Survivin is a relatively unique member of the inhibitor of apoptosis protein (IAP) family in that it contains a single baculovirus IAP repeat (BIR) domain combined with a COOH-terminal alpha-helix coiled-coil domain instead of the more common zinc-binding RING finger. Results from a variety of transformed or continuous mammalian cell lines suggest that, due to the combination of these features, Survivin is capable of regulating both cell proliferation and apoptotic cell death. However, to date there is essentially no information regarding Survivin expression, regulation or function within the ovary, or in any nonmammalian vertebrate species. In the present studies, cDNAs for chicken (ch) Survivin-142 (homologous to human Survivin-142) plus three alternatively spliced variants (ch Survivin-short, -gamma, and -delta) are described, and of these, transcripts for ch Survivin-142 and -short are expressed in granulosa cells from the hen ovary. Highest levels of Survivin mRNA during follicle development occur in mitotically active granulosa cells from undifferentiated, prehierarchal follicles. Cell cycle analysis determined that Survivin mRNA expression is elevated specifically during the G2/M phase of mitosis. Significantly, transient transfection with ch Survivin-142 in primary cultures of hen granulosa cells attenuates taxol- and N-octanoylsphingosine- (C8-ceramide-) induced caspase-3 activity, whereas overexpression of ch Survivin-short (a truncated variant that lacks much of the functional BIR domain plus the entire alpha-helix coil domain) lacks this antiapoptotic activity. Taken together, these data provide evidence for Survivin in granulosa cells acting as a bifunctional protein associated with regulation of the cell cycle and the inhibition of apoptosis.

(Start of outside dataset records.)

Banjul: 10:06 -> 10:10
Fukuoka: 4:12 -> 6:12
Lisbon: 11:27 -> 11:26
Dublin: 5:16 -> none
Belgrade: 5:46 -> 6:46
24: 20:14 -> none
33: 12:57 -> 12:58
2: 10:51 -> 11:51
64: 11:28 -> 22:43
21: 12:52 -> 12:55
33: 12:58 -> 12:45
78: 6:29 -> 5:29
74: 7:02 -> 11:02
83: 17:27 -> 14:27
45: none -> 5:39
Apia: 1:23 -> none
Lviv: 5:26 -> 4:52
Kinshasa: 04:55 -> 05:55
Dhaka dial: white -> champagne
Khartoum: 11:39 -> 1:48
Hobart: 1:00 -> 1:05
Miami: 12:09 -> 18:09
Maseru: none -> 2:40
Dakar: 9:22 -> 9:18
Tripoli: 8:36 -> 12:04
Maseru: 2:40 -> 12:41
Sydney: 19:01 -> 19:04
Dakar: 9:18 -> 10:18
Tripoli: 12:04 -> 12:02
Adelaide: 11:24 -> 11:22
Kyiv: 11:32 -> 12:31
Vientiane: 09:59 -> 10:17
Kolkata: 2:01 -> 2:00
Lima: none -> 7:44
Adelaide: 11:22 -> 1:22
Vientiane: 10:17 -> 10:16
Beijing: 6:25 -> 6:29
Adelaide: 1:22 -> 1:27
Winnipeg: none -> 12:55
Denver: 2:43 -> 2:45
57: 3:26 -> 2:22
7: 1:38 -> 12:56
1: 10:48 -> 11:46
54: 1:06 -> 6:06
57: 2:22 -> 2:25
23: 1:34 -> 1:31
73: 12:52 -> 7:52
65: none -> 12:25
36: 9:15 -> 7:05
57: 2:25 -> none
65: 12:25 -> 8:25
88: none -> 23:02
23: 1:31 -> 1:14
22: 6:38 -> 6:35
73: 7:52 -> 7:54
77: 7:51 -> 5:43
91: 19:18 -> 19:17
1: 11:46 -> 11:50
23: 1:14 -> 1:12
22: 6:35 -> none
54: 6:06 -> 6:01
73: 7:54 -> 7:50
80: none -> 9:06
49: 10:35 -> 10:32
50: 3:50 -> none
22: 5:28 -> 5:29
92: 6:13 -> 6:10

Regulation of follicle differentiation by gonadotropins and growth factors

The rate of ovulation is determined by, among other things, the availability of small follicles that can be recruited into the follicular hierarchy. A decrease in the rate of lay with, for instance, aging has been attributed to both an increase in the rate of atresia and a decrease in the number of small, growing follicles that provide the pool from which follicles are selected into the final growth phase (the preovulatory hierarchy). Among the most important endocrine, paracrine, and autocrine factors that mediate follicle growth and differentiation are the gonadotropins and growth factors. A better understanding of gonadotropin-growth factor interactions that occur during follicle selection and differentiation should lead to the development of management practices or genetic manipulations (Mendelian or molecular) that will enhance the rate of lay at times during the production cycle when egg production is suboptimal.